■ What is required ■
Your answer should be the line containing "(zoals trefwoord, zoekstraal, dienstverband" and each line after it through the end of the data below, repeated exactly.

■ Information ■
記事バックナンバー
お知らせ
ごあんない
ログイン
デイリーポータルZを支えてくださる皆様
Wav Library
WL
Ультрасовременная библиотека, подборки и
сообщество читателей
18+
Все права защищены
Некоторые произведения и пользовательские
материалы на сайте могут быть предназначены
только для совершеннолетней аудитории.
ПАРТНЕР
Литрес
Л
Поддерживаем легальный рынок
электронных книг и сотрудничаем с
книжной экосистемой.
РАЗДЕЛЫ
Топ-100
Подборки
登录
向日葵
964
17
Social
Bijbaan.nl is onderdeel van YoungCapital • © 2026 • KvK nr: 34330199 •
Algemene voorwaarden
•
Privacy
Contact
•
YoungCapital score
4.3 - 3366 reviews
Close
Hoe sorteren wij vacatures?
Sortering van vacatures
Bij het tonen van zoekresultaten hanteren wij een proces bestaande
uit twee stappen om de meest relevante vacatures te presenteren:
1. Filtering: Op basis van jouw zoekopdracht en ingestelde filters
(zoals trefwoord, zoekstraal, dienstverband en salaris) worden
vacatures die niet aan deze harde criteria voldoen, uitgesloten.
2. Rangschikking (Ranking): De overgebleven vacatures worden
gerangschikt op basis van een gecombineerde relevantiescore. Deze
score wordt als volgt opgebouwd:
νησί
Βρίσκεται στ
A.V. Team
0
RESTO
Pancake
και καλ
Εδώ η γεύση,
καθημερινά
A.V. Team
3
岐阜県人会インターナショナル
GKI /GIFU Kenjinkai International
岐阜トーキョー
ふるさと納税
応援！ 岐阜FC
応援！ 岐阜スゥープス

■ The completed task ■
(zoals trefwoord, zoekstraal, dienstverband en salaris) worden
vacatures die niet aan deze harde criteria voldoen, uitgesloten.
2. Rangschikking (Ranking): De overgebleven vacatures worden
gerangschikt op basis van een gecombineerde relevantiescore. Deze
score wordt als volgt opgebouwd:
νησί
Βρίσκεται στ
A.V. Team
0
RESTO
Pancake
και καλ
Εδώ η γεύση,
καθημερινά
A.V. Team
3
岐阜県人会インターナショナル
GKI /GIFU Kenjinkai International
岐阜トーキョー
ふるさと納税
応援！ 岐阜FC
応援！ 岐阜スゥープス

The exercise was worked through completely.